In the mid 1960s, education policy took a wrong turn, away from America’s founding principles. That was when President Lyndon B. Johnson, as a part of his War on Poverty, created the Elementary and Secondary Education Act of 1965 (ESEA). It was the first major federal foray into local schools.

But the Constitution doesn’t provide for a federal role in education, and public schools had traditionally been under the jurisdiction of local authorities.

What’s more, Washington’s intervention seemed to bring out the worst in education governance: State officials became the middlemen to administer federal funding and bureaucratic bloat followed. Staff at state education agencies doubled in the five years after ESEA became law.

In 1965, ESEA was about 30 pages long.

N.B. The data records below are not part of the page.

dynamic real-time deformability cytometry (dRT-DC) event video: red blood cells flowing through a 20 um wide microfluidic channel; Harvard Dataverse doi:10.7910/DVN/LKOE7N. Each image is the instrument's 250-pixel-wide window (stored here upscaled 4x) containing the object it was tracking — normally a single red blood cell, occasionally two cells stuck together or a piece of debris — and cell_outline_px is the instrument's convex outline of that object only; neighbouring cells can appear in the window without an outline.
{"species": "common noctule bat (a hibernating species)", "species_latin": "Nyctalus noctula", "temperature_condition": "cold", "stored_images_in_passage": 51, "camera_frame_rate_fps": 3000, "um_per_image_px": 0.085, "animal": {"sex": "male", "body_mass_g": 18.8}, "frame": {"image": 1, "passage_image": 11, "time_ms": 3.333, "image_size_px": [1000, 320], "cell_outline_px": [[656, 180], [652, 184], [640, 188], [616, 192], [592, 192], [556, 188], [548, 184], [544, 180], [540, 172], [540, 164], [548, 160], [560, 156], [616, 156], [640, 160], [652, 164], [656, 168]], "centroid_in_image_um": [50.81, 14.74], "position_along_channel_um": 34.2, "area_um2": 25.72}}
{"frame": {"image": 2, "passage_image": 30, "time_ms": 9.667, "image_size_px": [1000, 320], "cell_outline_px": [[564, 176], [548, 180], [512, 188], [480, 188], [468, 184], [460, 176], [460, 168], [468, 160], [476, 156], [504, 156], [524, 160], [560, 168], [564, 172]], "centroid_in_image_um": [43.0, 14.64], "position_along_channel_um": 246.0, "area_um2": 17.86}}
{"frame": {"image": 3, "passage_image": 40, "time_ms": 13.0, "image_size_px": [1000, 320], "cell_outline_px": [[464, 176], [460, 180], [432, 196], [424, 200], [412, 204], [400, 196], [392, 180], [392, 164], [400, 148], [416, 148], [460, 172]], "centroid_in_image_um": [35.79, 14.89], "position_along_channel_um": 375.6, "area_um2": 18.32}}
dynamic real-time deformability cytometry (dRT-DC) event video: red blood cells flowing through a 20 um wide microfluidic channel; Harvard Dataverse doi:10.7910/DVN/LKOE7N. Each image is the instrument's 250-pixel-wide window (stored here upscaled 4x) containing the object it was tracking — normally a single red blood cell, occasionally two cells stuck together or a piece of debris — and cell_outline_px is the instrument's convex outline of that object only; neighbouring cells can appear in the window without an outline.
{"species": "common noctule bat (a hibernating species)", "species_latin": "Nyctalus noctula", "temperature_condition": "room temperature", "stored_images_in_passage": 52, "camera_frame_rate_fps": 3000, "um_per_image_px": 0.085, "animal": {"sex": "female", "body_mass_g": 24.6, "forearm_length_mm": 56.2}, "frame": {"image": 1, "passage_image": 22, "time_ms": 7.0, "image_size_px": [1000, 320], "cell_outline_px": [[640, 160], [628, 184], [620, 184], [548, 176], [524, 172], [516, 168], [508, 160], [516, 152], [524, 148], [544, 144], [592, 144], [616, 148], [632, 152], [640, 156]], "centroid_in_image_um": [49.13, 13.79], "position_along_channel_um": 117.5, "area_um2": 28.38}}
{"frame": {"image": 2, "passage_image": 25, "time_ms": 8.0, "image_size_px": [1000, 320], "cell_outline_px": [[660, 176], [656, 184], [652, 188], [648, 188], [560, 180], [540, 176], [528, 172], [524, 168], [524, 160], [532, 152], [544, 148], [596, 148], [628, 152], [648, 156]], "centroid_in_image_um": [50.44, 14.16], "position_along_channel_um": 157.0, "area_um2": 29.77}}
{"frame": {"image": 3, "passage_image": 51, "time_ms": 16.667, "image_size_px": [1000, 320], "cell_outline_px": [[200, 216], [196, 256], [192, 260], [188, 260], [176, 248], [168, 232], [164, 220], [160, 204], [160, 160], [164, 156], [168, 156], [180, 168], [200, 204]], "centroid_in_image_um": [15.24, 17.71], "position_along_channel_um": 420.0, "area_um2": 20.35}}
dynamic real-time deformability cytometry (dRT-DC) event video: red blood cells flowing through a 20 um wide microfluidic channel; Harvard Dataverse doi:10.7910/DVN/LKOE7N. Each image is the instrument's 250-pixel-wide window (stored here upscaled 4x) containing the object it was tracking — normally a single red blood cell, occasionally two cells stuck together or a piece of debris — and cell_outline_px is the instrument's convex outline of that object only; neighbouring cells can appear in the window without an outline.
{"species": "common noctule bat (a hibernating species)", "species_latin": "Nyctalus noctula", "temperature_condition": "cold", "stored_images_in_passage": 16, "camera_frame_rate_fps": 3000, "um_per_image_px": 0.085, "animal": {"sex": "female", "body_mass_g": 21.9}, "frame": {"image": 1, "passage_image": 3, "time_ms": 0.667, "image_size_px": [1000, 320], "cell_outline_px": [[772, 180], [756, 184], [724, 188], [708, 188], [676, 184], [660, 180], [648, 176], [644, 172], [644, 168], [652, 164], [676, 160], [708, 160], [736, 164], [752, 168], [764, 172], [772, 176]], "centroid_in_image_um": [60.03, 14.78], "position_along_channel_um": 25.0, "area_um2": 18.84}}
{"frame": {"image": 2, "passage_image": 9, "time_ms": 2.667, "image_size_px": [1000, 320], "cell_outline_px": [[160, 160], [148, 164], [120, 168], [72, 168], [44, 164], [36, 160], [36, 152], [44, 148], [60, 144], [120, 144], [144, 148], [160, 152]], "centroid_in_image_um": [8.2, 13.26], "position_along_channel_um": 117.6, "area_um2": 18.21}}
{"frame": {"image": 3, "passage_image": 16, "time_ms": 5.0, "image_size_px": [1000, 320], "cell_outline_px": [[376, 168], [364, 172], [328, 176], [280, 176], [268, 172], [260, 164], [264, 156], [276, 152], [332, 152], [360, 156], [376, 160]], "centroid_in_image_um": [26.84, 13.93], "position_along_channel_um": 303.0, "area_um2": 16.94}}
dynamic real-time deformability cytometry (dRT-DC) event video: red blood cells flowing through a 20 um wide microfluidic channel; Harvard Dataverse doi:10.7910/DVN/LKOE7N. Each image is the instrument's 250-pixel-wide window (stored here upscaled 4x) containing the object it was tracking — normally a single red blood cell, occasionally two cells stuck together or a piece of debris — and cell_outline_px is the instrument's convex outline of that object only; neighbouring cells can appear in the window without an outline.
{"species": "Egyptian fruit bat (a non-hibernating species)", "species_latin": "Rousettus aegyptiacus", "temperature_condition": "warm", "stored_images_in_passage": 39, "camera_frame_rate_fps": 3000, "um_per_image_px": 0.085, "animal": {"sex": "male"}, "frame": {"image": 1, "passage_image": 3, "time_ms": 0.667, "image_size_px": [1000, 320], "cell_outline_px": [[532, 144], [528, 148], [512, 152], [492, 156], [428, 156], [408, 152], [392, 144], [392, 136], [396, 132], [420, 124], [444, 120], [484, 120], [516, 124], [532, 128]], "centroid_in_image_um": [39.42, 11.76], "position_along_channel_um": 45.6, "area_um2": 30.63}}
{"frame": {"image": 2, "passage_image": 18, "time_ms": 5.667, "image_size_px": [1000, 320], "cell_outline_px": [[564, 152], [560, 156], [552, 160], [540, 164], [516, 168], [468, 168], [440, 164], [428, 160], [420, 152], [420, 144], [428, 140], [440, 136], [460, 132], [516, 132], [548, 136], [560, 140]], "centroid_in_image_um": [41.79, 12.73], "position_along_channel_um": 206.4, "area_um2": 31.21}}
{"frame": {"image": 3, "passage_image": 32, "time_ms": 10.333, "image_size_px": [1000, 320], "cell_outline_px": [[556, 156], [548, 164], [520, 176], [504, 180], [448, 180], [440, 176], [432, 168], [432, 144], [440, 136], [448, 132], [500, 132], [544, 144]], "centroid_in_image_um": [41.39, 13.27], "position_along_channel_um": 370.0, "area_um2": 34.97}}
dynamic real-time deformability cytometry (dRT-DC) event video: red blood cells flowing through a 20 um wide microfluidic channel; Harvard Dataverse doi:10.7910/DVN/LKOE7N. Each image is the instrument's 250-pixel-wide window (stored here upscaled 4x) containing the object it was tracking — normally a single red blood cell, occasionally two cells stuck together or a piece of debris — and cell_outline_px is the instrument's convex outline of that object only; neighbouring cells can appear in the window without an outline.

Today ESEA is known as No Child Left Behind, and its prescriptions for American schools run on for almost 600 pages.

After multiple reauthorizations, the law has accumulated program after program to intervene in everything from English as a second language to after-school care.  Meanwhile, federal education spending has tripled, while student achievement has generally stagnated.

How can we steer a course back toward our founding principles in education?

The first step is to send dollars and decision-making authority out of Washington and back to states, localities, and ultimately, parents.

That’s why Heritage analysts have developed an education policy proposal that would allow states to consolidate funding from dozens of federal education programs–cutting bureaucracy by eliminating multiple program applications–and direct the funding toward local education priorities. Members of Congress have adopted the plan as the conservative alternative to No Child Left Behind, known as “A-PLUS.”

A critical element of the plan is its shift in accountability. In most education policy discussions, accountability means answering up the bureaucratic chain of command to Washington. But real accountability answers to parents and other taxpayers. Real accountability provides transparency for expenditures and academic results, showing parents their children’s progress and taxpayers their return on investment.

To continue in this path of reform, state and local policy should allow money to follow students to the educational setting of their parents’ choice. Freeing parents to shape their children’s education according to their needs in a setting that supports the family’s character-forming role will not only take American education back to the Founders’ ideals. It will also equip us for the future far better than the centralized factory model of education of decades past.